**Written exercise:**
Rewrite the records below, replacing every occurrence of "catalogue / barcode" with "catalog number" and leaving everything else unchanged.

**Records:**
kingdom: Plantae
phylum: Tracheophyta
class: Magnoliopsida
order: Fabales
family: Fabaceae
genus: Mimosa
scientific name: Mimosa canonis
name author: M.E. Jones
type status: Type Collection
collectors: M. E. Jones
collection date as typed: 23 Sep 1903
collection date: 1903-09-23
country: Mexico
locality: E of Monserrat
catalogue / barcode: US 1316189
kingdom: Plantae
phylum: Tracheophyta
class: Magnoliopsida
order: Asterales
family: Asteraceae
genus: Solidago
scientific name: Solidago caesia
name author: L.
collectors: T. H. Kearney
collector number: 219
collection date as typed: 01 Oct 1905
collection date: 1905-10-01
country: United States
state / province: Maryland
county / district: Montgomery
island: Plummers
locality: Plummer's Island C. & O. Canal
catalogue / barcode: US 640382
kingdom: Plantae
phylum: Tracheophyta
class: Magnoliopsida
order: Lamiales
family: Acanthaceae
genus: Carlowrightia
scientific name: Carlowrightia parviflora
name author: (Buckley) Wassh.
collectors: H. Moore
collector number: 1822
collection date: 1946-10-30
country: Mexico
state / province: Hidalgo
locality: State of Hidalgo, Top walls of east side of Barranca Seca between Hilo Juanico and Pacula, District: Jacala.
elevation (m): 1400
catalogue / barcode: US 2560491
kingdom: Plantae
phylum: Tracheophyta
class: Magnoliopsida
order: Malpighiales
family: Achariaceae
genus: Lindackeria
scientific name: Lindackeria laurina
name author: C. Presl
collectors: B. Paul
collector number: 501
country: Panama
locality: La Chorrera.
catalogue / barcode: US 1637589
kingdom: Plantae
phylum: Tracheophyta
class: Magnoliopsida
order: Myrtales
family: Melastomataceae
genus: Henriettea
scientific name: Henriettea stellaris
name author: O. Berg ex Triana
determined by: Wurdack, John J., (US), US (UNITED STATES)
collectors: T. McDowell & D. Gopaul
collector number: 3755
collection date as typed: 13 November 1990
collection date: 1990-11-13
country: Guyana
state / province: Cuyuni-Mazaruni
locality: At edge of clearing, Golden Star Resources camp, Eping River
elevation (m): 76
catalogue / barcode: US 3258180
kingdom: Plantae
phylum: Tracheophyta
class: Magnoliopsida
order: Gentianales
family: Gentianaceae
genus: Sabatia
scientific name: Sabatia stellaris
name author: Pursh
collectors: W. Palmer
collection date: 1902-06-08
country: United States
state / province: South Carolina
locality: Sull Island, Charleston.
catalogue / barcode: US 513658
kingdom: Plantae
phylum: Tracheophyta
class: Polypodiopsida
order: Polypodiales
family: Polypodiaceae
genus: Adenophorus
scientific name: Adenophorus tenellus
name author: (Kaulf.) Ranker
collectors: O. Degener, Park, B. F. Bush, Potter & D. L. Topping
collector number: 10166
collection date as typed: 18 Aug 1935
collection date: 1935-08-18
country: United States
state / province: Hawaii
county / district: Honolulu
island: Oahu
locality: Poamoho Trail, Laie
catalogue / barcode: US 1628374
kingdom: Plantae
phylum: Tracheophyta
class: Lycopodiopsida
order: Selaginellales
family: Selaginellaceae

**Complete output:**
kingdom: Plantae
phylum: Tracheophyta
class: Magnoliopsida
order: Fabales
family: Fabaceae
genus: Mimosa
scientific name: Mimosa canonis
name author: M.E. Jones
type status: Type Collection
collectors: M. E. Jones
collection date as typed: 23 Sep 1903
collection date: 1903-09-23
country: Mexico
locality: E of Monserrat
catalog number: US 1316189
kingdom: Plantae
phylum: Tracheophyta
class: Magnoliopsida
order: Asterales
family: Asteraceae
genus: Solidago
scientific name: Solidago caesia
name author: L.
collectors: T. H. Kearney
collector number: 219
collection date as typed: 01 Oct 1905
collection date: 1905-10-01
country: United States
state / province: Maryland
county / district: Montgomery
island: Plummers
locality: Plummer's Island C. & O. Canal
catalog number: US 640382
kingdom: Plantae
phylum: Tracheophyta
class: Magnoliopsida
order: Lamiales
family: Acanthaceae
genus: Carlowrightia
scientific name: Carlowrightia parviflora
name author: (Buckley) Wassh.
collectors: H. Moore
collector number: 1822
collection date: 1946-10-30
country: Mexico
state / province: Hidalgo
locality: State of Hidalgo, Top walls of east side of Barranca Seca between Hilo Juanico and Pacula, District: Jacala.
elevation (m): 1400
catalog number: US 2560491
kingdom: Plantae
phylum: Tracheophyta
class: Magnoliopsida
order: Malpighiales
family: Achariaceae
genus: Lindackeria
scientific name: Lindackeria laurina
name author: C. Presl
collectors: B. Paul
collector number: 501
country: Panama
locality: La Chorrera.
catalog number: US 1637589
kingdom: Plantae
phylum: Tracheophyta
class: Magnoliopsida
order: Myrtales
family: Melastomataceae
genus: Henriettea
scientific name: Henriettea stellaris
name author: O. Berg ex Triana
determined by: Wurdack, John J., (US), US (UNITED STATES)
collectors: T. McDowell & D. Gopaul
collector number: 3755
collection date as typed: 13 November 1990
collection date: 1990-11-13
country: Guyana
state / province: Cuyuni-Mazaruni
locality: At edge of clearing, Golden Star Resources camp, Eping River
elevation (m): 76
catalog number: US 3258180
kingdom: Plantae
phylum: Tracheophyta
class: Magnoliopsida
order: Gentianales
family: Gentianaceae
genus: Sabatia
scientific name: Sabatia stellaris
name author: Pursh
collectors: W. Palmer
collection date: 1902-06-08
country: United States
state / province: South Carolina
locality: Sull Island, Charleston.
catalog number: US 513658
kingdom: Plantae
phylum: Tracheophyta
class: Polypodiopsida
order: Polypodiales
family: Polypodiaceae
genus: Adenophorus
scientific name: Adenophorus tenellus
name author: (Kaulf.) Ranker
collectors: O. Degener, Park, B. F. Bush, Potter & D. L. Topping
collector number: 10166
collection date as typed: 18 Aug 1935
collection date: 1935-08-18
country: United States
state / province: Hawaii
county / district: Honolulu
island: Oahu
locality: Poamoho Trail, Laie
catalog number: US 1628374
kingdom: Plantae
phylum: Tracheophyta
class: Lycopodiopsida
order: Selaginellales
family: Selaginellaceae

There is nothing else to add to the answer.